WHETHER they're quotes printed on the back of suburban toilet doors or wisdom imparted in father-of-the-bride speeches, there seems an endless list of "rules" to a happy marriage.

But psychologists say that there are plenty that are actually quite outdated and you won't do your relationship any favours by sticking to them.

Here are five myths you can shelve if you truly want a long and happy marriage.


This mantra has been repeated for decades as one of the tried and tested virtues for a happy marriage, but Jayne Ferguson, Relationships Australia Victoria senior clinician, says it's a flawed theory.

"Trying to sort the confrontation out before you go to sleep can potentially just make it worse," she says.

"When we're tired we're much less likely to be on our toes and we're less likely to be clear-thinking."

Ferguson says that if you're getting nowhere in an argument, it might be worth shelving it to discuss the following day.

"People deal with things in different ways - some people need to be able to go away and spend time thinking about it and considering it, while other people may be more confrontational," she says.

"If it's going to stop you from sleeping well, then you possibly need to say, 'Can we at least agenda this for the morning?' so that gives the other person time to work through it or deal with it in their own way."


It might seem counterintuitive but life coach Kate James, author of Change How You Think and Be Happier Now, says a relationship void of conflict is actually not a good sign.

"A good marriage involves healthy debate," she points out.

"If you don't feel comfortable to disagree, then I would question whether you are being completely authentic and telling the whole truth."

In fact, eminent US marriage expert Dr John Gottman, who has researched relationships for 40 years, proposes that there should be one negative interaction for every five positive ones within a relationship, provided the negative ones are still handled within the "context of mutual love and passion".

"Disagreements are normal in a relationship - it's whether we can remain respectful of the other person when we're in conflict," Ferguson says.

Disagreeing was what made the couple in The Notebook so passionate.
Disagreeing was what made the couple in The Notebook so passionate.


There's no denying that a successful marriage takes effort, prioritising and respect but it doesn't necessarily have to feel like a chore to put your partner first.

"Marriage takes an investment of your time and energy and there's no question it requires you to prioritise it," James says.

"But the way that it's phrased as 'work' might sound like a negative way to put it."

While couples counsellors might prescribe some "work" to resurrect the passion in unhappy marriages, those who continue to make each other a priority from the get-go would ideally see spending time together and caring about each other's experiences and opinions as enjoyable.

"Don't ever be under the impression that your relationship won't require you to make a concerted effort - you really actually need to try," Ferguson says.

"There will be times where you don't feel like engaging with your partner, there will be times when you don't want to go out [together] but if you do that, then your relationship will be richer for that."


This marriage tip is a little murky.
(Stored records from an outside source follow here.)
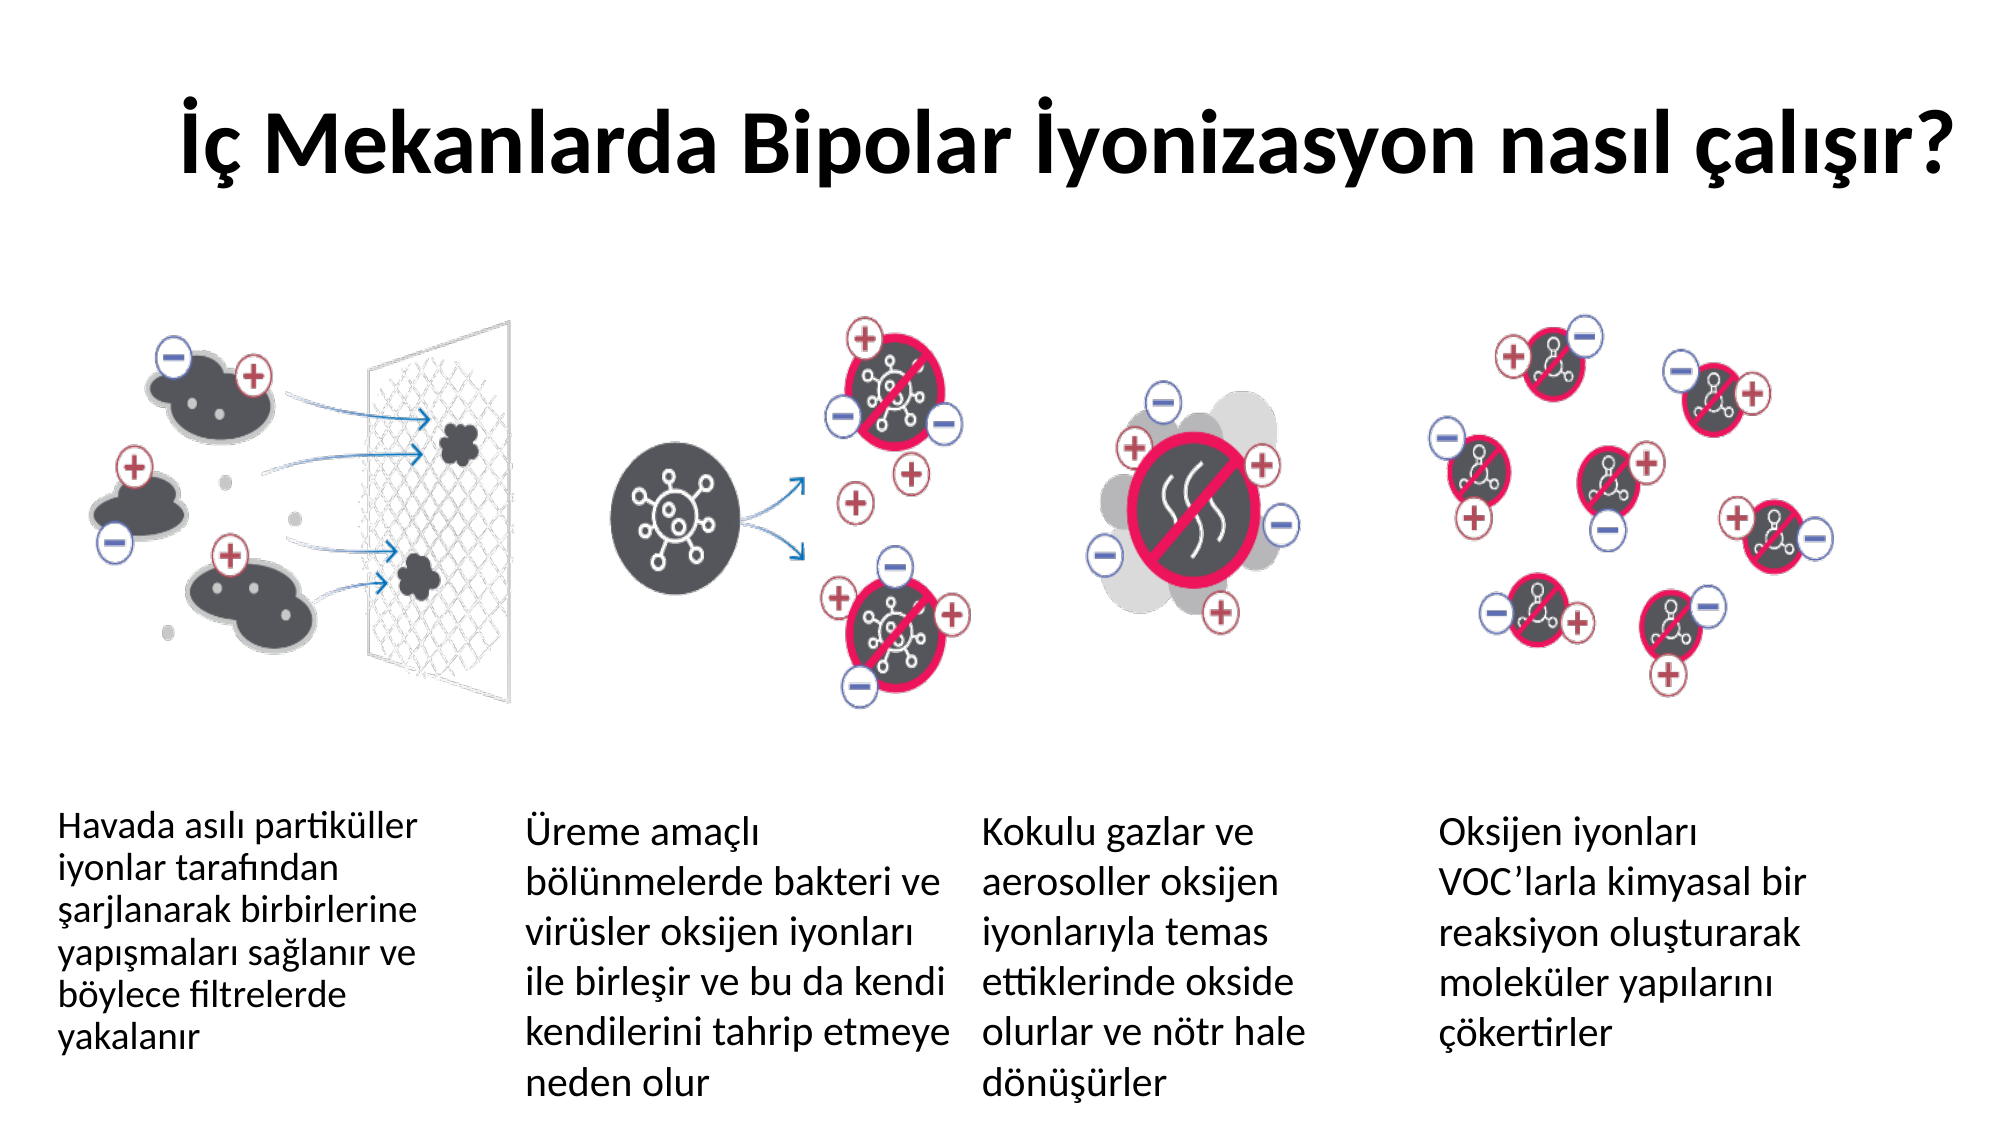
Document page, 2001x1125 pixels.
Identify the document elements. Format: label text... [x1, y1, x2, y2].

text_box Üreme amaçlı bölünmelerde bakteri ve virüsler oksijen iyonları ile birleşir ve bu da kendi kendilerini tahrip etmeye neden olur [510, 796, 967, 1112]
title İç Mekanlarda Bipolar İyonizasyon nasıl çalışır? [137, 34, 2000, 253]
list Havada asılı partiküller iyonlar tarafından şarjlanarak birbirlerine yapışmaları sağlanır ve böylece filtrelerde yakalanır [42, 796, 462, 1066]
picture [74, 277, 1856, 747]
text_box Oksijen iyonları VOC’larla kimyasal bir reaksiyon oluşturarak moleküler yapılarını çökertirler [1423, 796, 1881, 1062]
text_box Kokulu gazlar ve aerosoller oksijen iyonlarıyla temas ettiklerinde okside olurlar ve nötr hale dönüşürler [967, 796, 1424, 1112]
On the one hand, the experts agree that your spouse should be your best mate and someone who you share most things with, however it's imperative you have other close relationships outside your marriage.
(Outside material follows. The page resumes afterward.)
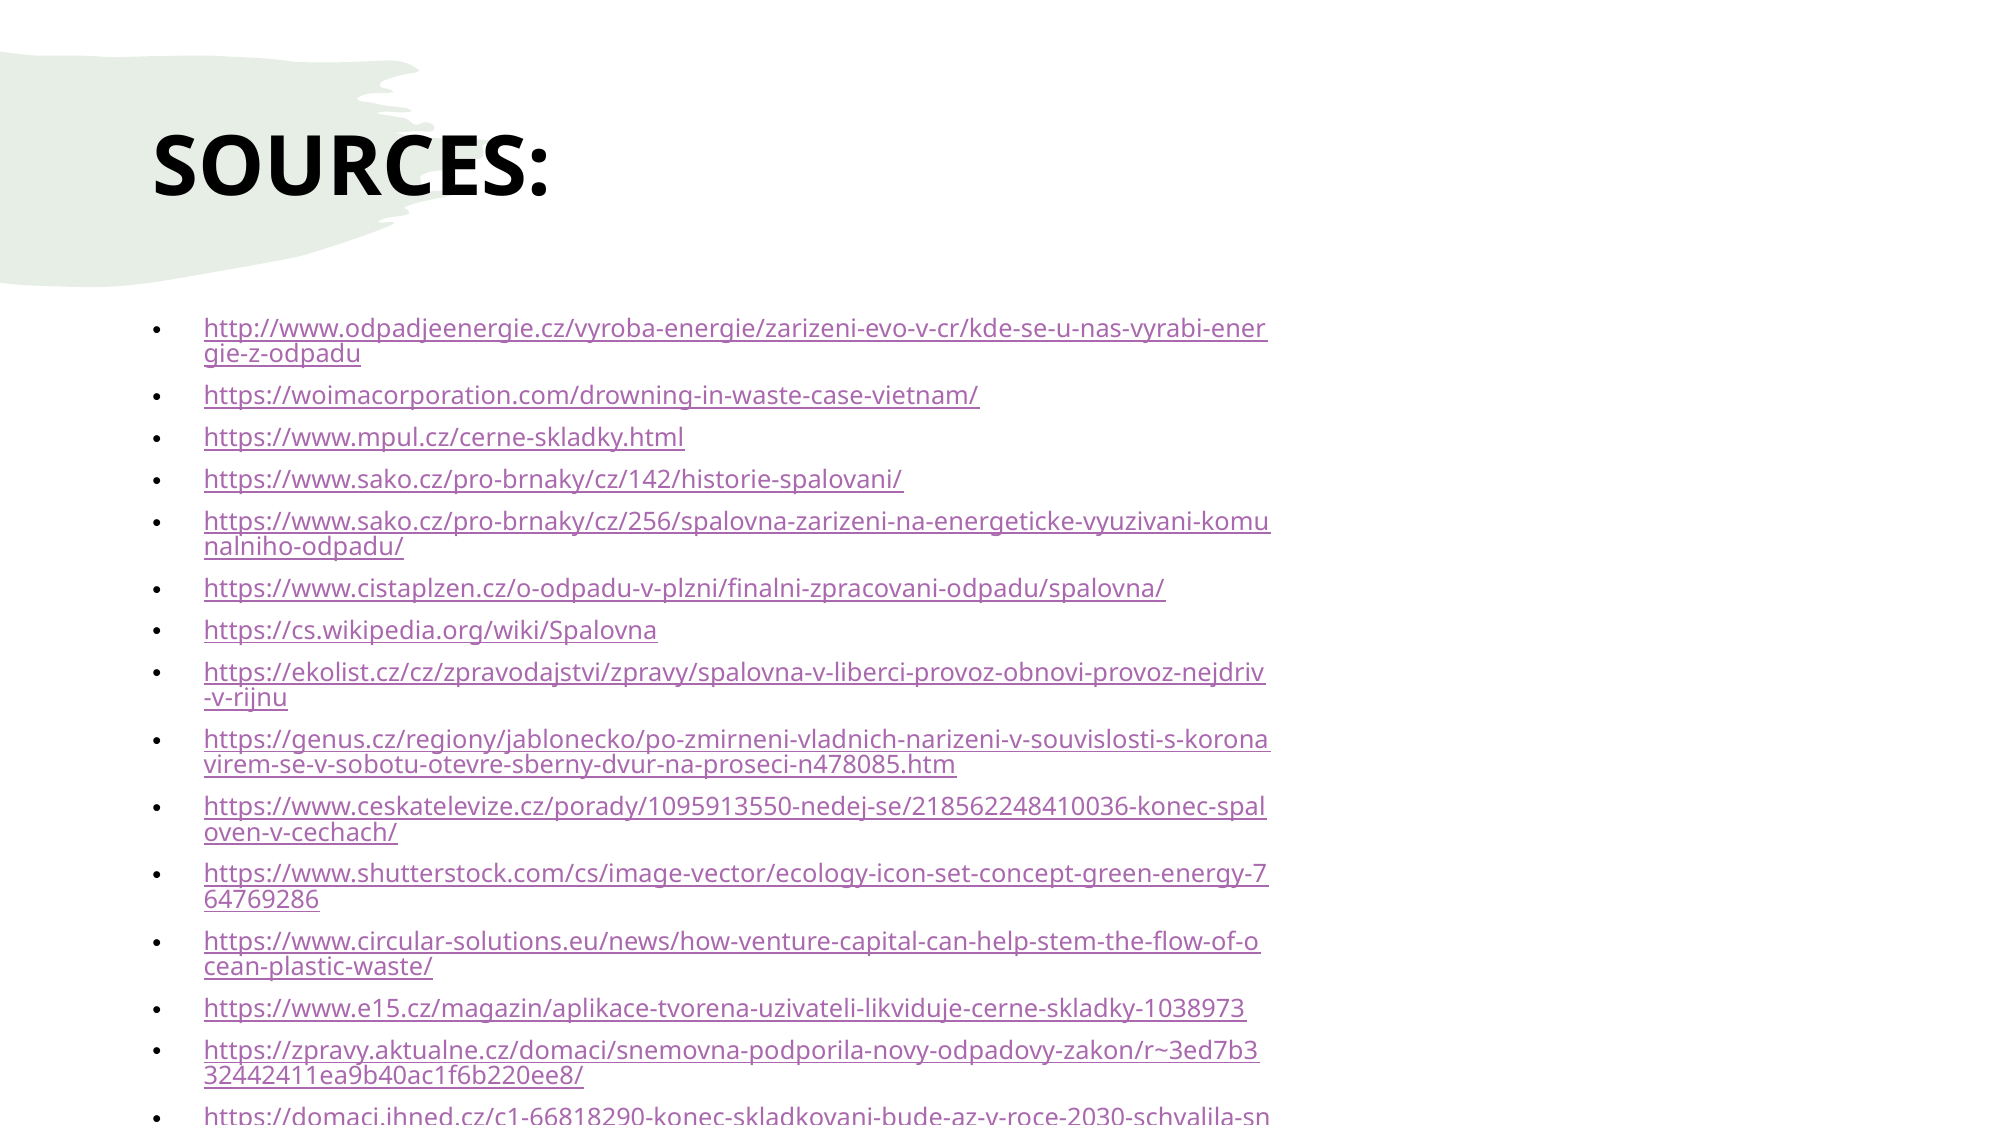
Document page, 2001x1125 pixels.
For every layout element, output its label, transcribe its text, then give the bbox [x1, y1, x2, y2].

"You should feel like your partner is the person that you share most intimate things with but it is important to have other relationships," Ferguson says.

"We often see couples [for counselling] who are completely dependent on each other for everything - they become overloaded and overwhelmed and struggle with conflict because they have no other way of bouncing it off or knowing what's normal and what other people do."
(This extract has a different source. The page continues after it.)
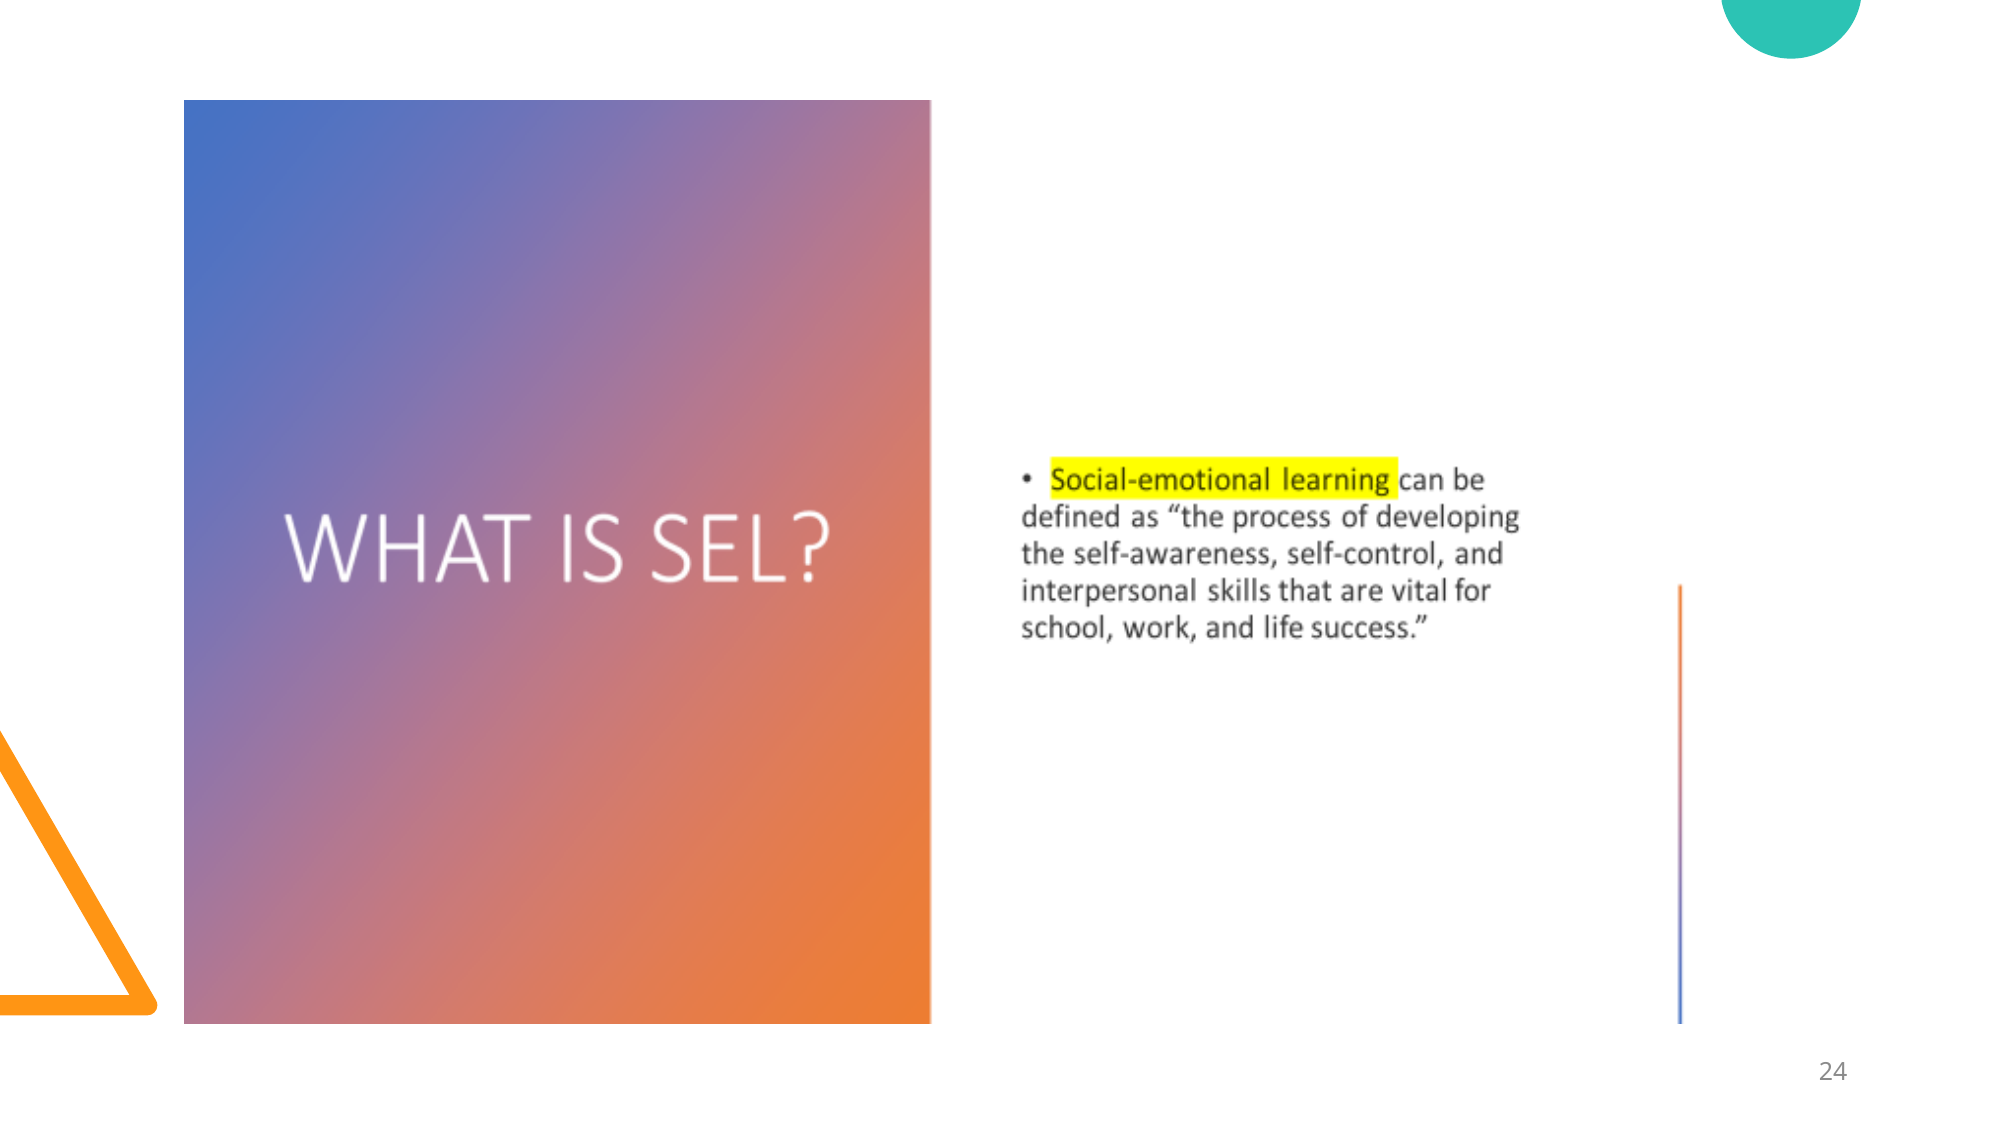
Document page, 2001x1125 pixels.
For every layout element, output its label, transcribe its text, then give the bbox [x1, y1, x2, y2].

picture [183, 100, 1759, 1024]
slide_number 24 [1412, 1042, 1863, 1103]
While you obviously don't want to be lying to your partner or withholding important information, there will be times when sugar-coating things or leaving out details that are likely to irritate them can be beneficial.

So if you noticed your colleague looked particularly dapper that day or your family bagged out your husband's recent extra chin acquisition behind his back - then you might question whether they are details you actually need to repeat.

"For the most part you want to be open and transparent but when there is no great benefit to your relationship in telling your partner something, then think about the intention behind your actions," James suggests.

"Same goes with correcting them and telling them they are wrong - sometimes it's easier to let things go through to the keeper.

"There is a saying, 'Do you want to be right or do you want to be happy?' which can be worth keeping in mind."